● **Source document**
______________________________

The bottom morphology of False Bay is generally smooth and fairly shallow, sloping gently downwards at about 3 m per km from north to south, so that the depth at the centre of the mouth is about 80 m. The bottom is covered with sediment, ranging from very coarse to very fine, with most of the fine sediment and mud in the center of the bay. The main exception is a long ridge of sedimentary rock that extends southward from off the Strand to approximately level with the mouth of the Steenbras River. The southern tip of this ridge is known as Steenbras Deep.

There is one true island in the bay, Seal Island, a barren and stony outcrop of granite about 200 m long and with an area of about 2 ha. It is about 6 km south of Strandfontein and is less than 10 m above sea level at its highest point. Many small rocky islets extend above the high-water mark, and other rocks and shoals that approach the surface. The largest of these, and the most significant navigational hazard in the bay, is Whittle Rock, a large outcrop of granite about halfway into the bay and a quarter of the way across from the Cape Peninsula, which is about 1 km in diameter and rises from a fairly flat sand bottom at about 40 m to within 4 m of the surface. There are smaller outlying granite reefs scattered to the south, east, and west of Whittle Rock, and more smaller granite reefs to the northwest. Most of the reefs on the western side of the bay are composed of granite from the Peninsula pluton. Still, east of Seal Island, they are generally sandstone, either of the Table Mountain series, or of the underlying Tygerberg formation. Whittle Rock reef can refract large south easterly storm waves, increasing their size in the vicinity of Kalk Bay harbour.

______________________________

● **Data records**
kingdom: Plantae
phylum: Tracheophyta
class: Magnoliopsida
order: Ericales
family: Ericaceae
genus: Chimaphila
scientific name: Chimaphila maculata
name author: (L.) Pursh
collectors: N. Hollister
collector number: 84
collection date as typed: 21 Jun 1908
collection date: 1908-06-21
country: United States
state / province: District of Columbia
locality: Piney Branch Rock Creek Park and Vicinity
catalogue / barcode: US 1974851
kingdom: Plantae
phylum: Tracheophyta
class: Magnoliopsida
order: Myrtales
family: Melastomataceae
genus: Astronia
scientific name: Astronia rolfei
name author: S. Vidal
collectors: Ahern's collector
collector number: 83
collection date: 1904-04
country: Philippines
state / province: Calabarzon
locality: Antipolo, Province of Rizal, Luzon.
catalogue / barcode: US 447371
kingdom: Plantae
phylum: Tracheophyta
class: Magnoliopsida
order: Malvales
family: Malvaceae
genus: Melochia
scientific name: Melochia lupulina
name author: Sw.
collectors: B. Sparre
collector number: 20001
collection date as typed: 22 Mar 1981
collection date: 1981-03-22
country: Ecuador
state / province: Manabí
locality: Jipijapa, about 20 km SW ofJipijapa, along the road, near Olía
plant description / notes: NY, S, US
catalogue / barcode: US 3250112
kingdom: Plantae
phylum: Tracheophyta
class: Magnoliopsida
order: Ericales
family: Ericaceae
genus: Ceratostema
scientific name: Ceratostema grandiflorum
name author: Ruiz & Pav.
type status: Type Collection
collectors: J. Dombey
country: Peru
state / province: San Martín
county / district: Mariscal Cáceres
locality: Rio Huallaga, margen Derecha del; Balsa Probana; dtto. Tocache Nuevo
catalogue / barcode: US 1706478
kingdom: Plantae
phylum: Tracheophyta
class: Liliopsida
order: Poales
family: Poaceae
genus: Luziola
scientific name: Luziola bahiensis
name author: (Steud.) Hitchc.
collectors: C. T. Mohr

______________________________

● **What to work on**
1. Retype the False Bay text between "The bottom morphology" and "as Steenbras Deep.", inclusive.
2. According to the False Bay text, why can large southeasterly storm waves become bigger near Kalk Bay harbour? Answer in one to three sentences.

● **Solutions**
1.
The bottom morphology of False Bay is generally smooth and fairly shallow, sloping gently downwards at about 3 m per km from north to south, so that the depth at the centre of the mouth is about 80 m. The bottom is covered with sediment, ranging from very coarse to very fine, with most of the fine sediment and mud in the center of the bay. The main exception is a long ridge of sedimentary rock that extends southward from off the Strand to approximately level with the mouth of the Steenbras River. The southern tip of this ridge is known as Steenbras Deep.

2. Whittle Rock reef can refract large southeasterly storm waves. This refraction increases their size near Kalk Bay harbour.